**** Given data

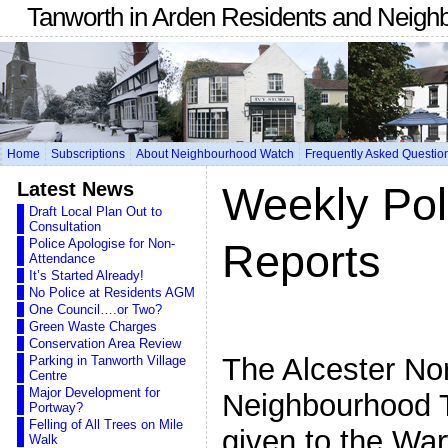
Tanworth in Arden Residents and Neigh
Home
Subscriptions
About Neighbourhood Watch
Frequently Asked Questio
Latest News
Weekly Pol
Draft Local Plan Out to
Consultation
Police Apologise for Non-
Reports
Attendance
It’s Started Already!
No Police at Residents AGM
One Council….or Two?
Green Waste Charges
Conservation Area Review
The Alcester No
Parking in Tanworth Village
Centre
Major Development for
Neighbourhood 
Portway?
Felling of All Trees on Mile
given to the War
Walk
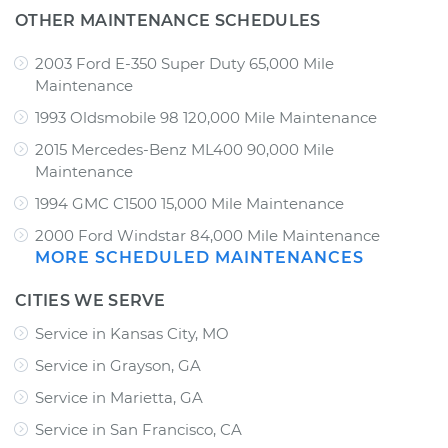
OTHER MAINTENANCE SCHEDULES
2003 Ford E-350 Super Duty 65,000 Mile
Maintenance
1993 Oldsmobile 98 120,000 Mile Maintenance
2015 Mercedes-Benz ML400 90,000 Mile
Maintenance
1994 GMC C1500 15,000 Mile Maintenance
2000 Ford Windstar 84,000 Mile Maintenance
MORE SCHEDULED MAINTENANCES
CITIES WE SERVE
Service in Kansas City, MO
Service in Grayson, GA
Service in Marietta, GA
Service in San Francisco, CA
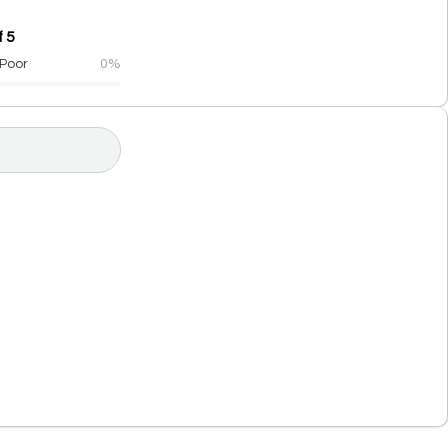
 5
Poor
0%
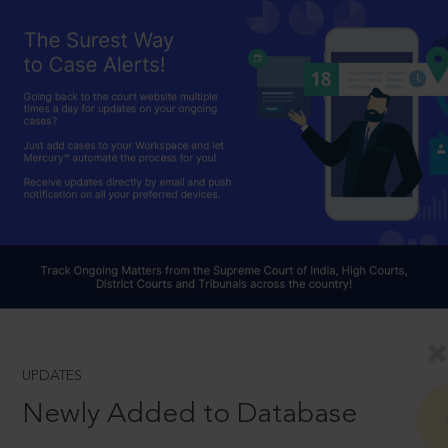
UPDATES
Newly Added to Database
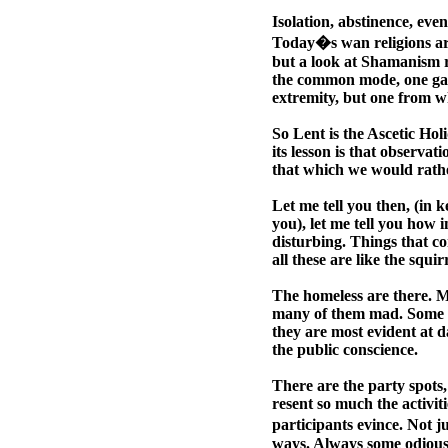
Isolation, abstinence, even
Today�s wan religions ar
but a look at Shamanism re
the common mode, one gains
extremity, but one from w
So Lent is the Ascetic Hol
its lesson is that observa
that which we would rathe
Let me tell you then, (in k
you), let me tell you how 
disturbing. Things that c
all these are like the squi
The homeless are there.
many of them mad. Some ap
they are most evident at d
the public conscience.
There are the party spots, 
resent so much the activiti
participants evince. Not j
ways. Always some odious,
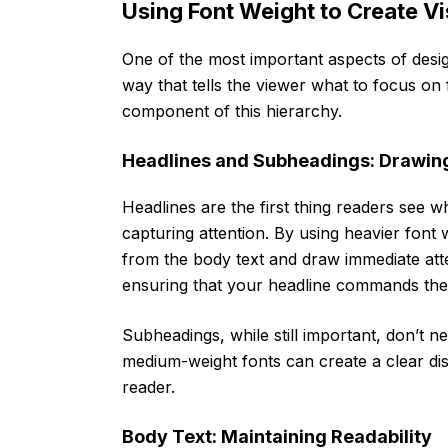
Using Font Weight to Create Vi
One of the most important aspects of desig
way that tells the viewer what to focus on 
component of this hierarchy.
Headlines and Subheadings: Drawing 
Headlines are the first thing readers see w
capturing attention. By using heavier font
from the body text and draw immediate att
ensuring that your headline commands the 
Subheadings, while still important, don’t n
medium-weight fonts can create a clear dis
reader.
Body Text: Maintaining Readability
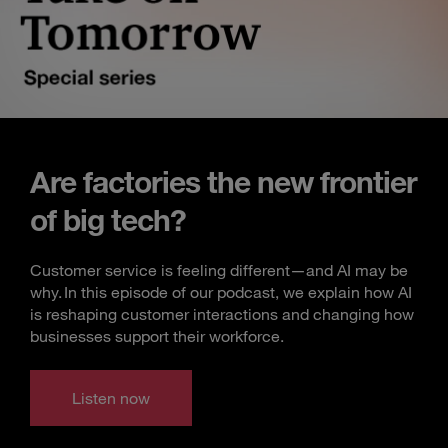
Are factories the new frontier
of big tech?
Customer service is feeling different—and AI may be
why. In this episode of our podcast, we explain how AI
is reshaping customer interactions and changing how
businesses support their workforce.
Listen now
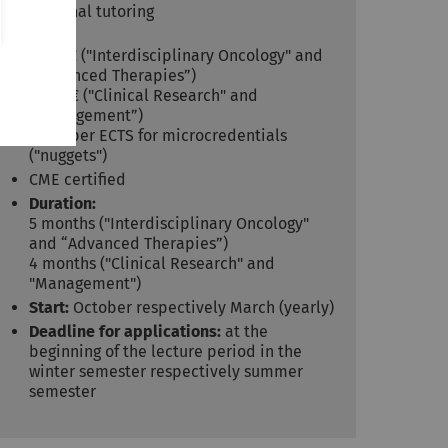
Personal tutoring
Costs:
3,725 € ("Interdisciplinary Oncology" and
“Advanced Therapies”)
3,250 € ("Clinical Research" and
“Management”)
395 € per ECTS for microcredentials
("nuggets")
CME certified
Duration:
5 months ("Interdisciplinary Oncology"
and “Advanced Therapies”)
4 months ("Clinical Research" and
"Management")
Start:
October respectively March (yearly)
Deadline for applications:
at the
beginning of the lecture period in the
winter semester respectively summer
semester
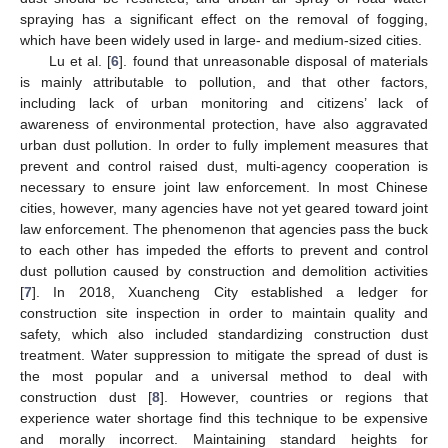
spraying has a significant effect on the removal of fogging,
which have been widely used in large- and medium-sized cities.
Lu et al. [
6
]. found that unreasonable disposal of materials
is mainly attributable to pollution, and that other factors,
including lack of urban monitoring and citizens’ lack of
awareness of environmental protection, have also aggravated
urban dust pollution. In order to fully implement measures that
prevent and control raised dust, multi-agency cooperation is
necessary to ensure joint law enforcement. In most Chinese
cities, however, many agencies have not yet geared toward joint
law enforcement. The phenomenon that agencies pass the buck
to each other has impeded the efforts to prevent and control
dust pollution caused by construction and demolition activities
[
7
]. In 2018, Xuancheng City established a ledger for
construction site inspection in order to maintain quality and
safety, which also included standardizing construction dust
treatment. Water suppression to mitigate the spread of dust is
the most popular and a universal method to deal with
construction dust [
8
]. However, countries or regions that
experience water shortage find this technique to be expensive
and morally incorrect. Maintaining standard heights for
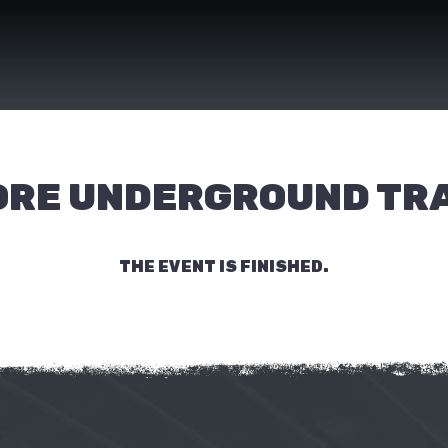
ORE UNDERGROUND TR
THE EVENT IS FINISHED.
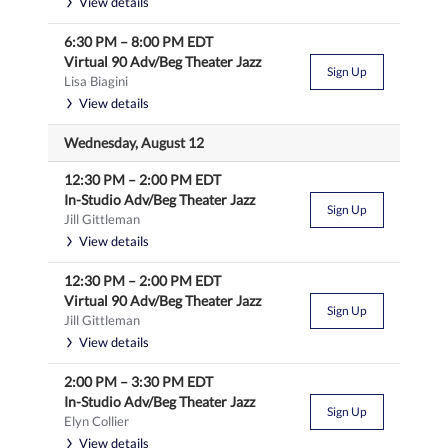
View details
6:30 PM
–
8:00 PM
EDT
Virtual 90 Adv/Beg Theater Jazz
Sign Up
Lisa Biagini
View details
Wednesday, August 12
12:30 PM
–
2:00 PM
EDT
In-Studio Adv/Beg Theater Jazz
Sign Up
Jill Gittleman
View details
12:30 PM
–
2:00 PM
EDT
Virtual 90 Adv/Beg Theater Jazz
Sign Up
Jill Gittleman
View details
2:00 PM
–
3:30 PM
EDT
In-Studio Adv/Beg Theater Jazz
Sign Up
Elyn Collier
View details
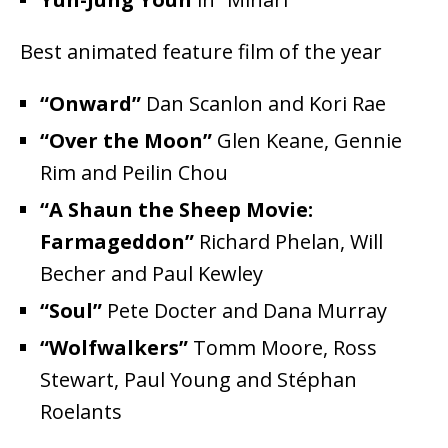
Best animated feature film of the year
“Onward”
Dan Scanlon and Kori Rae
“Over the Moon”
Glen Keane, Gennie
Rim and Peilin Chou
“A Shaun the Sheep Movie:
Farmageddon”
Richard Phelan, Will
Becher and Paul Kewley
“Soul”
Pete Docter and Dana Murray
“Wolfwalkers”
Tomm Moore, Ross
Stewart, Paul Young and Stéphan
Roelants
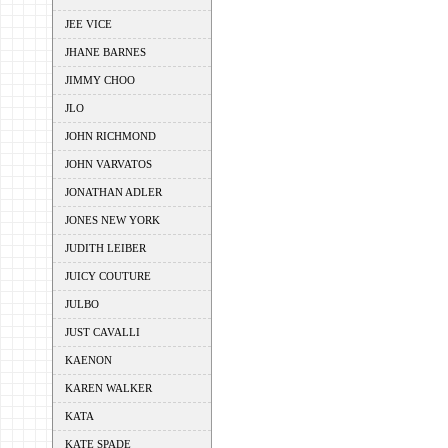
JEE VICE
JHANE BARNES
JIMMY CHOO
JLO
JOHN RICHMOND
JOHN VARVATOS
JONATHAN ADLER
JONES NEW YORK
JUDITH LEIBER
JUICY COUTURE
JULBO
JUST CAVALLI
KAENON
KAREN WALKER
KATA
KATE SPADE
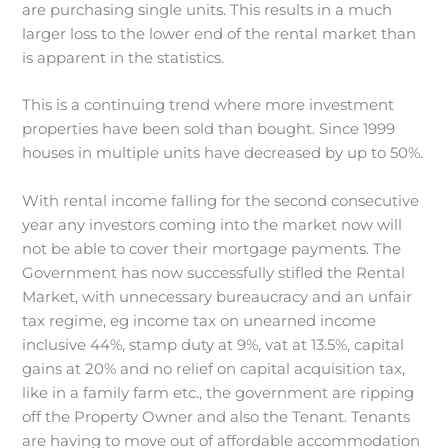
are purchasing single units. This results in a much
larger loss to the lower end of the rental market than
is apparent in the statistics.
This is a continuing trend where more investment
properties have been sold than bought. Since 1999
houses in multiple units have decreased by up to 50%.
With rental income falling for the second consecutive
year any investors coming into the market now will
not be able to cover their mortgage payments. The
Government has now successfully stifled the Rental
Market, with unnecessary bureaucracy and an unfair
tax regime, eg income tax on unearned income
inclusive 44%, stamp duty at 9%, vat at 13.5%, capital
gains at 20% and no relief on capital acquisition tax,
like in a family farm etc., the government are ripping
off the Property Owner and also the Tenant. Tenants
are having to move out of affordable accommodation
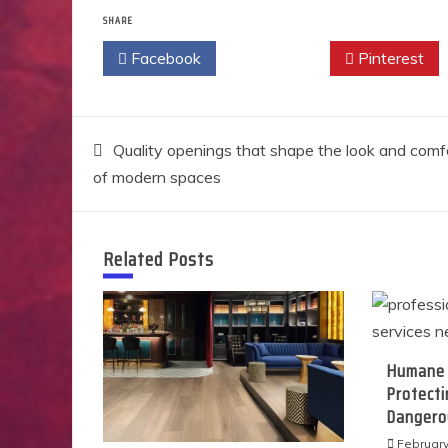
SHARE
Facebook
Twitter
Pinterest
Post
Quality openings that shape the look and comf
of modern spaces
navigation
Related Posts
Humane 
Protect
Dangerou
February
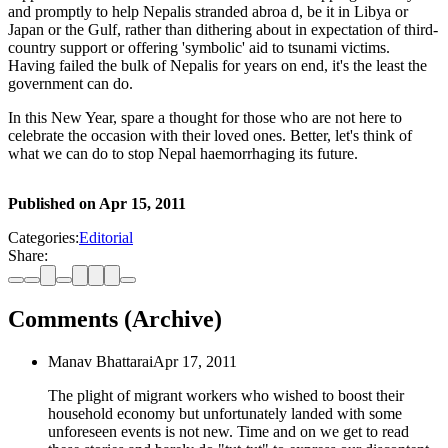
and promptly to help Nepalis stranded abroa d, be it in Libya or
Japan or the Gulf, rather than dithering about in expectation of third-
country support or offering 'symbolic' aid to tsunami victims.
Having failed the bulk of Nepalis for years on end, it's the least the
government can do.
In this New Year, spare a thought for those who are not here to
celebrate the occasion with their loved ones. Better, let's think of
what we can do to stop Nepal haemorrhaging its future.
Published on
Apr 15, 2011
Categories:
Editorial
Share:
Comments (Archive)
Manav Bhattarai
Apr 17, 2011
The plight of migrant workers who wished to boost their
household economy but unfortunately landed with some
unforeseen events is not new. Time and on we get to read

********

### Work instruction:
The pictures alone are to be left out when the data above is copied; all else must match exactly.

### Finished exercise:
Tanworth in Arden Residents and Neigh
Home
Subscriptions
About Neighbourhood Watch
Frequently Asked Questio
Latest News
Weekly Pol
Draft Local Plan Out to
Consultation
Police Apologise for Non-
Reports
Attendance
It’s Started Already!
No Police at Residents AGM
One Council….or Two?
Green Waste Charges
Conservation Area Review
The Alcester No
Parking in Tanworth Village
Centre
Major Development for
Neighbourhood 
Portway?
Felling of All Trees on Mile
given to the War
Walk
OTHER MAINTENANCE SCHEDULES
2003 Ford E-350 Super Duty 65,000 Mile
Maintenance
1993 Oldsmobile 98 120,000 Mile Maintenance
2015 Mercedes-Benz ML400 90,000 Mile
Maintenance
1994 GMC C1500 15,000 Mile Maintenance
2000 Ford Windstar 84,000 Mile Maintenance
MORE SCHEDULED MAINTENANCES
CITIES WE SERVE
Service in Kansas City, MO
Service in Grayson, GA
Service in Marietta, GA
Service in San Francisco, CA
 5
Poor
0%
UPDATES
Newly Added to Database
Isolation, abstinence, even
Today�s wan religions ar
but a look at Shamanism re
the common mode, one gains
extremity, but one from w
So Lent is the Ascetic Hol
its lesson is that observa
that which we would rathe
Let me tell you then, (in k
you), let me tell you how 
disturbing. Things that c
all these are like the squi
The homeless are there.
many of them mad. Some ap
they are most evident at d
the public conscience.
There are the party spots, 
resent so much the activiti
participants evince. Not j
ways. Always some odious,
Using Font Weight to Create Vi
One of the most important aspects of desig
way that tells the viewer what to focus on 
component of this hierarchy.
Headlines and Subheadings: Drawing 
Headlines are the first thing readers see w
capturing attention. By using heavier font
from the body text and draw immediate att
ensuring that your headline commands the 
Subheadings, while still important, don’t n
medium-weight fonts can create a clear dis
reader.
Body Text: Maintaining Readability
Are factories the new frontier
of big tech?
Customer service is feeling different—and AI may be
why. In this episode of our podcast, we explain how AI
is reshaping customer interactions and changing how
businesses support their workforce.
Listen now
Personal tutoring
Costs:
3,725 € ("Interdisciplinary Oncology" and
“Advanced Therapies”)
3,250 € ("Clinical Research" and
“Management”)
395 € per ECTS for microcredentials
("nuggets")
CME certified
Duration:
5 months ("Interdisciplinary Oncology"
and “Advanced Therapies”)
4 months ("Clinical Research" and
"Management")
Start:
October respectively March (yearly)
Deadline for applications:
at the
beginning of the lecture period in the
winter semester respectively summer
semester
spraying has a significant effect on the removal of fogging,
which have been widely used in large- and medium-sized cities.
Lu et al. [
6
]. found that unreasonable disposal of materials
is mainly attributable to pollution, and that other factors,
including lack of urban monitoring and citizens’ lack of
awareness of environmental protection, have also aggravated
urban dust pollution. In order to fully implement measures that
prevent and control raised dust, multi-agency cooperation is
necessary to ensure joint law enforcement. In most Chinese
cities, however, many agencies have not yet geared toward joint
law enforcement. The phenomenon that agencies pass the buck
to each other has impeded the efforts to prevent and control
dust pollution caused by construction and demolition activities
[
7
]. In 2018, Xuancheng City established a ledger for
construction site inspection in order to maintain quality and
safety, which also included standardizing construction dust
treatment. Water suppression to mitigate the spread of dust is
the most popular and a universal method to deal with
construction dust [
8
]. However, countries or regions that
experience water shortage find this technique to be expensive
and morally incorrect. Maintaining standard heights for
ORE UNDERGROUND TR
THE EVENT IS FINISHED.
View details
6:30 PM
–
8:00 PM
EDT
Virtual 90 Adv/Beg Theater Jazz
Sign Up
Lisa Biagini
View details
Wednesday, August 12
12:30 PM
–
2:00 PM
EDT
In-Studio Adv/Beg Theater Jazz
Sign Up
Jill Gittleman
View details
12:30 PM
–
2:00 PM
EDT
Virtual 90 Adv/Beg Theater Jazz
Sign Up
Jill Gittleman
View details
2:00 PM
–
3:30 PM
EDT
In-Studio Adv/Beg Theater Jazz
Sign Up
Elyn Collier
View details
Best animated feature film of the year
“Onward”
Dan Scanlon and Kori Rae
“Over the Moon”
Glen Keane, Gennie
Rim and Peilin Chou
“A Shaun the Sheep Movie:
Farmageddon”
Richard Phelan, Will
Becher and Paul Kewley
“Soul”
Pete Docter and Dana Murray
“Wolfwalkers”
Tomm Moore, Ross
Stewart, Paul Young and Stéphan
Roelants
JEE VICE
JHANE BARNES
JIMMY CHOO
JLO
JOHN RICHMOND
JOHN VARVATOS
JONATHAN ADLER
JONES NEW YORK
JUDITH LEIBER
JUICY COUTURE
JULBO
JUST CAVALLI
KAENON
KAREN WALKER
KATA
KATE SPADE
are purchasing single units. This results in a much
larger loss to the lower end of the rental market than
is apparent in the statistics.
This is a continuing trend where more investment
properties have been sold than bought. Since 1999
houses in multiple units have decreased by up to 50%.
With rental income falling for the second consecutive
year any investors coming into the market now will
not be able to cover their mortgage payments. The
Government has now successfully stifled the Rental
Market, with unnecessary bureaucracy and an unfair
tax regime, eg income tax on unearned income
inclusive 44%, stamp duty at 9%, vat at 13.5%, capital
gains at 20% and no relief on capital acquisition tax,
like in a family farm etc., the government are ripping
off the Property Owner and also the Tenant. Tenants
are having to move out of affordable accommodation
SHARE
Facebook
Twitter
Pinterest
Post
Quality openings that shape the look and comf
of modern spaces
navigation
Related Posts
Humane 
Protect
Dangerou
February
and promptly to help Nepalis stranded abroa d, be it in Libya or
Japan or the Gulf, rather than dithering about in expectation of third-
country support or offering 'symbolic' aid to tsunami victims.
Having failed the bulk of Nepalis for years on end, it's the least the
government can do.
In this New Year, spare a thought for those who are not here to
celebrate the occasion with their loved ones. Better, let's think of
what we can do to stop Nepal haemorrhaging its future.
Published on
Apr 15, 2011
Categories:
Editorial
Share:
Comments (Archive)
Manav Bhattarai
Apr 17, 2011
The plight of migrant workers who wished to boost their
household economy but unfortunately landed with some
unforeseen events is not new. Time and on we get to read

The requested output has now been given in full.